Here at the Strategy Unit we have been working with GP practices in Dudley for the last three years to support service improvement in Primary Care. As part of this programme (EPIC), the team promotes the use of the GP Patient Survey data to practices to better understand patient experience, to support service improvements and to assess the impact of their improvements.
The GP Patient Survey data was identified as relevant to the practices because it reflects the experience of the practice’s own patients and covers a range of issues that matter to patients. It was felt that the GP Patient Survey data is the highest quality, most objective data source that practices have access to, and provides an ability to track service improvements with patient experience as data is updated each year.
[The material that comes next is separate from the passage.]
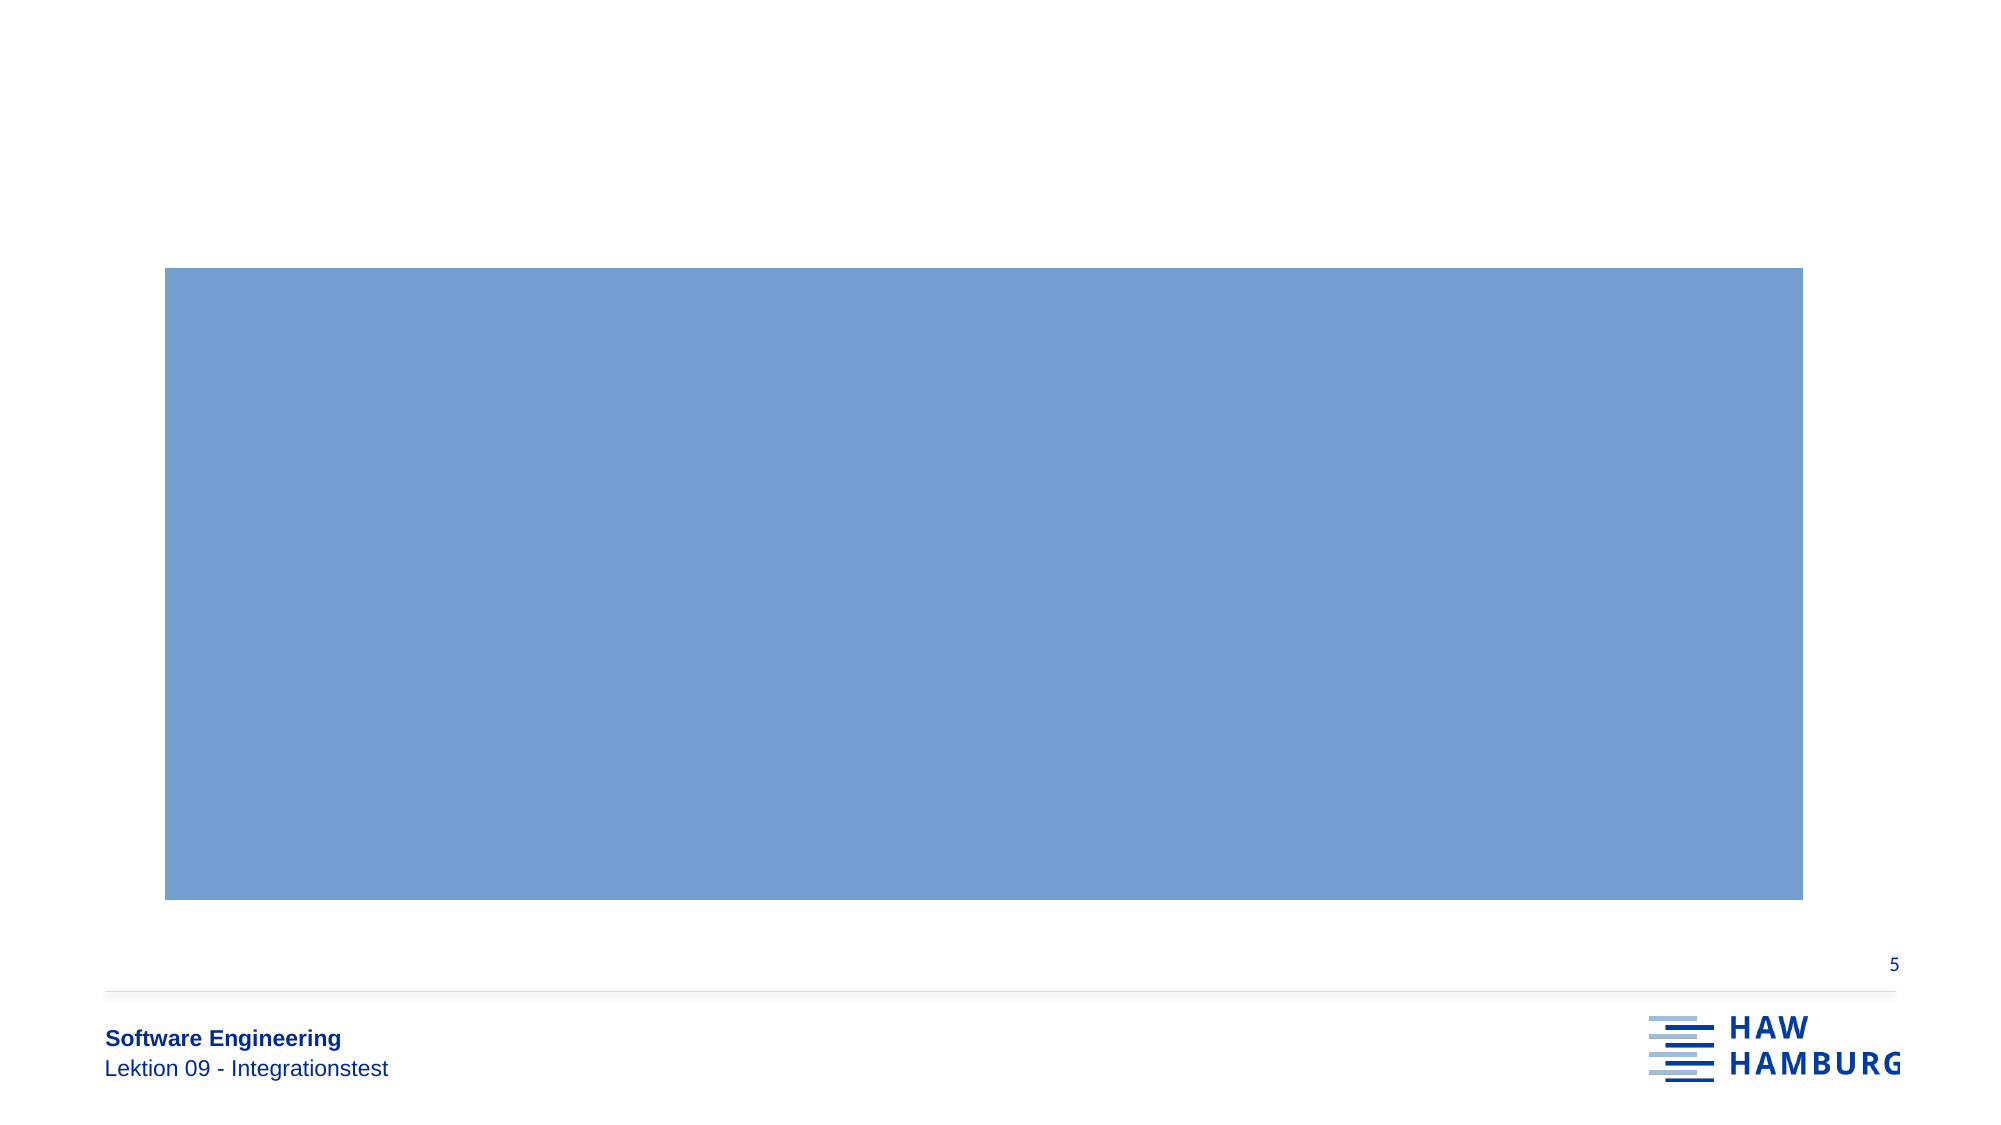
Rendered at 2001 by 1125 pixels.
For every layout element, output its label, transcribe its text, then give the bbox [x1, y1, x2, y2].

EPIC general practices were already aware of the importance of incorporating patient experience to improve service quality but weren’t previously making active use of the GP Patient Survey data.
The EPIC programme has supported them to do that as part of an approach to service improvement and change which addresses patient experience, staff experience, and productivity. Involvement of Patient Participation Groups as part of EPIC discussions has led the practice staff to be mindful that other sources of data are also available to the practice: these include processes for patient feedback after appointments, Friends & Family Test and NHS Choices comments, all of which can support more specific or rapid assessments of patient experience.
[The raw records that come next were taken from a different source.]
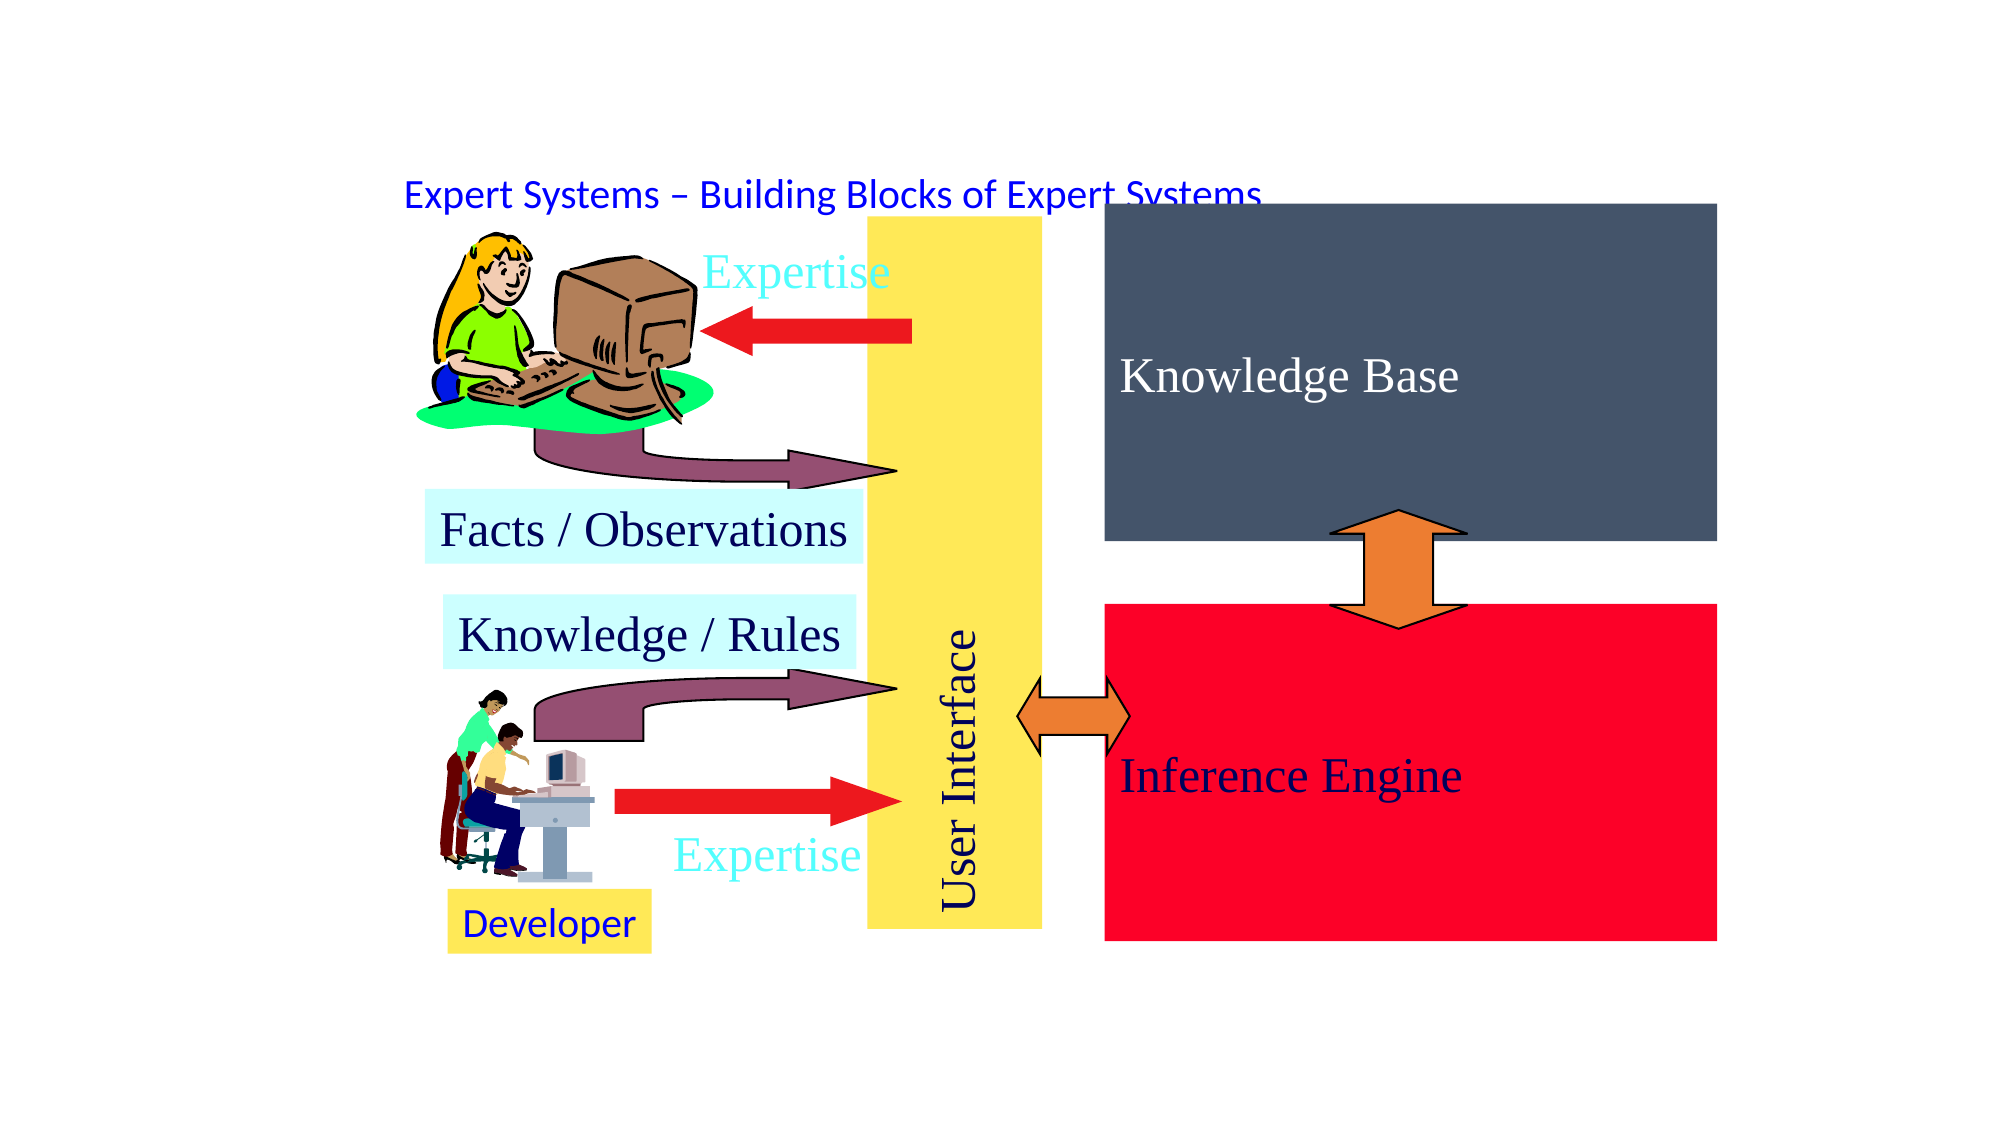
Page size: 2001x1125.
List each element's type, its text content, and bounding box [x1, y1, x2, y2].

text_box [1329, 510, 1468, 629]
text_box Expertise [741, 231, 907, 306]
text_box Facts / Observations [424, 488, 864, 564]
text_box Knowledge Base [1104, 203, 1718, 542]
text_box [534, 435, 898, 488]
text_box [439, 688, 903, 955]
text_box User Interface [867, 216, 1043, 929]
text_box [590, 670, 894, 688]
text_box [741, 306, 912, 357]
picture [387, 231, 741, 435]
text_box Knowledge / Rules [443, 594, 857, 670]
text_box Inference Engine [1104, 603, 1718, 942]
text_box Expert Systems – Building Blocks of Expert Systems [388, 164, 1739, 990]
text_box [1017, 678, 1130, 754]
Involvement of Patient Participation Groups as part of EPIC discussions has led the practice staff to be mindful that other sources of data are also available to the practice: these include processes for patient feedback after appointments, Friends & Family Test and NHS Choices comments, all of which can support more specific or rapid assessments of patient experience.
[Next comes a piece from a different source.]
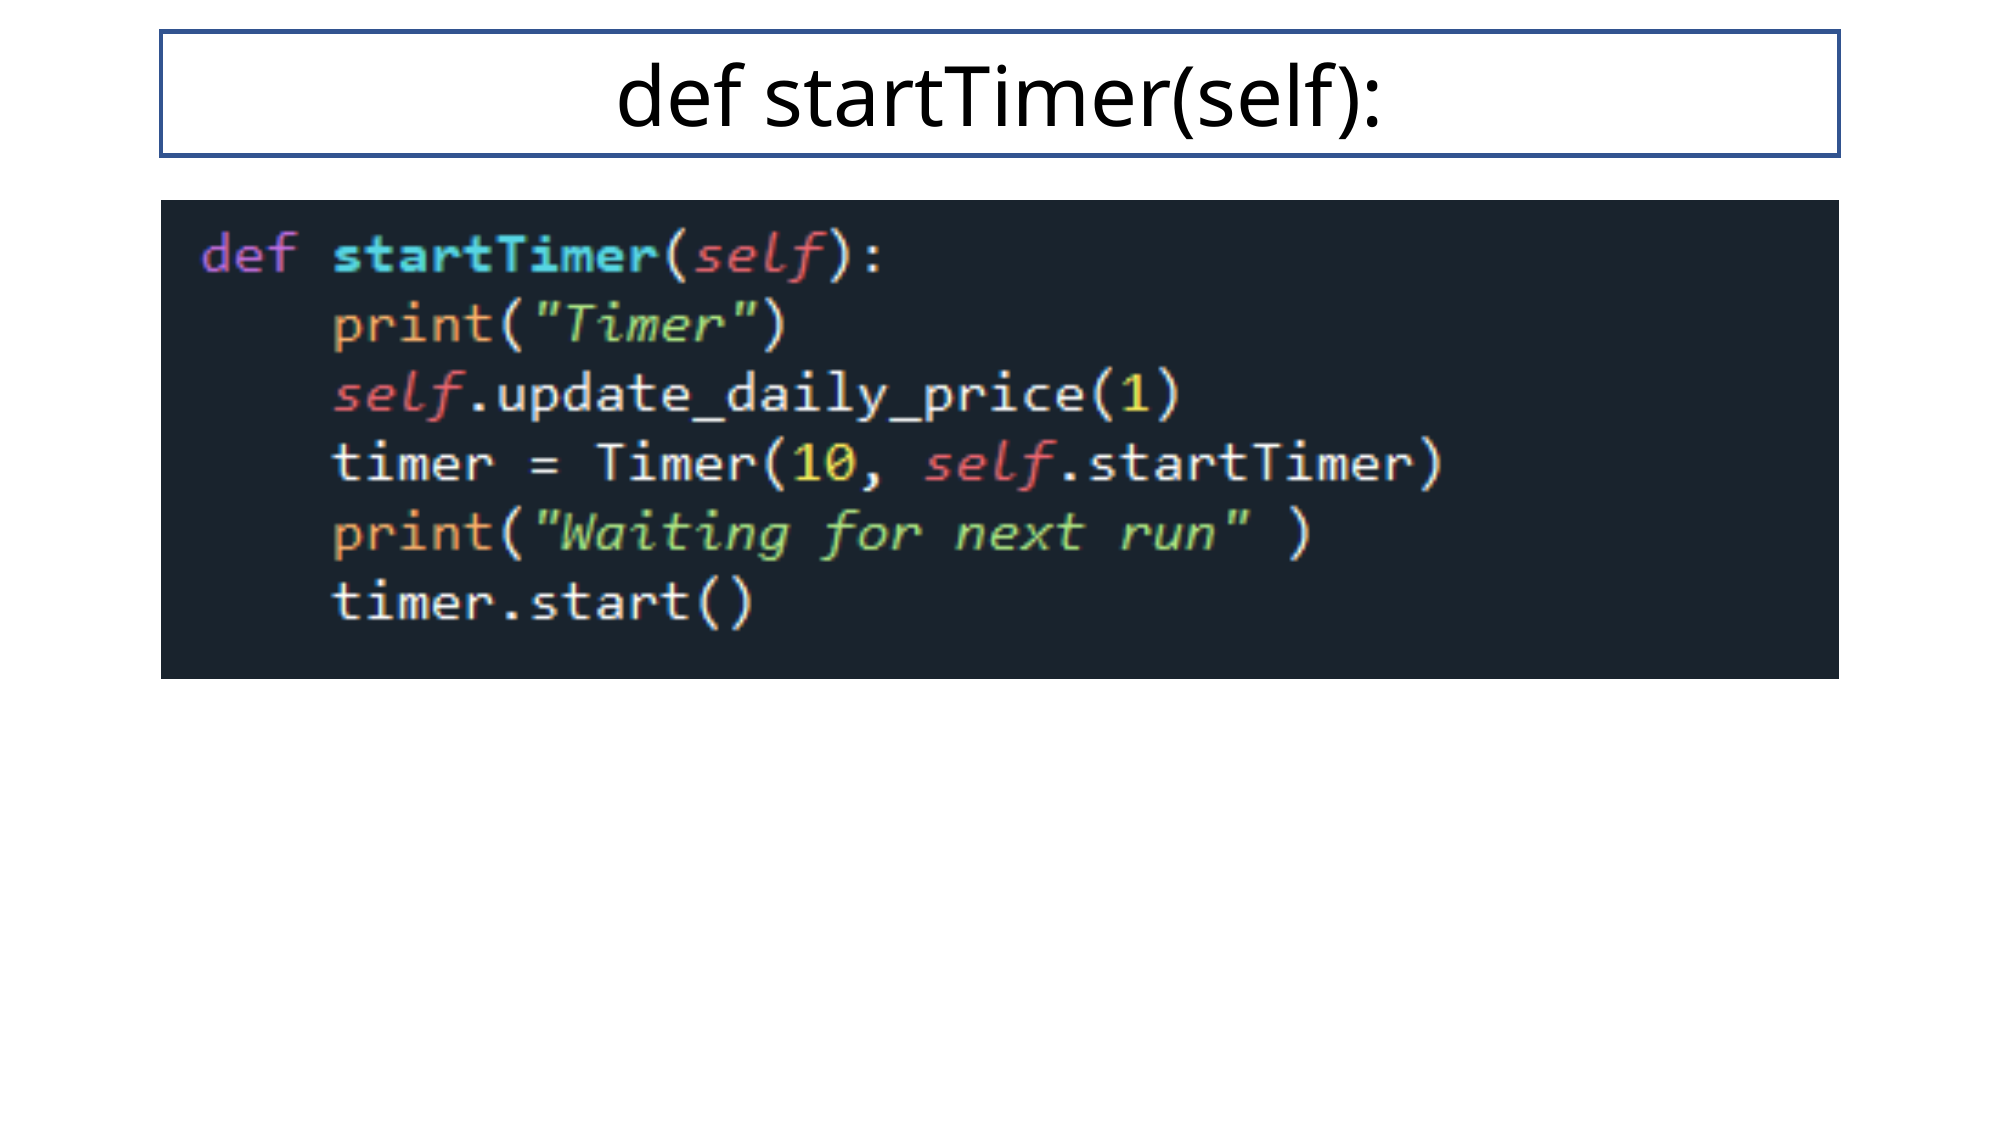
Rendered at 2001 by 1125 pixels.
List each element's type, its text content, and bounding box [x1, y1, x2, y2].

picture [161, 200, 1839, 679]
text_box def startTimer(self): [160, 30, 1840, 156]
In the EPIC programme, the GP patient survey data is combined with other practice data collected for avoidable appointments, prescriptions processes, document management and measures of staff experience, both pre- and post- service improvement.
Together the data help the practice to identify and measure changes that would contribute the most to achieving improvements.
Further support allows practice teams to agree on, invest in, and follow through, changes in the practice to benefit patients and staff. All the practices we work with now recognise the benefits of using data to highlight ‘what are we doing well’ and ‘what are we not doing so well’ before designing improvements.
The practices examining their GP Patient Survey data felt the findings reflected what they also saw as their strengths and weaknesses and found it reassuring that these were the areas they were addressing.
For one practice, the GP Patient Survey data confirmed what they thought, that work was needed on improving waiting times. What they did not anticipate was how clearly the survey showed the satisfaction levels for the time with clinicians. It also highlighted that 50% of respondents were not aware of the online options for accessing the GP services. As a result the practice is now promoting the online service and encouraging uptake, to make access easier for patients. The practice manager is; “keen to see next year’s results and see if there will be a noticeable change in patient experience and if more people are completing the survey.”
The current practices are eagerly awaiting the results of the 2017 GP Patient Survey to see if the improvements they are making have had a measurable impact.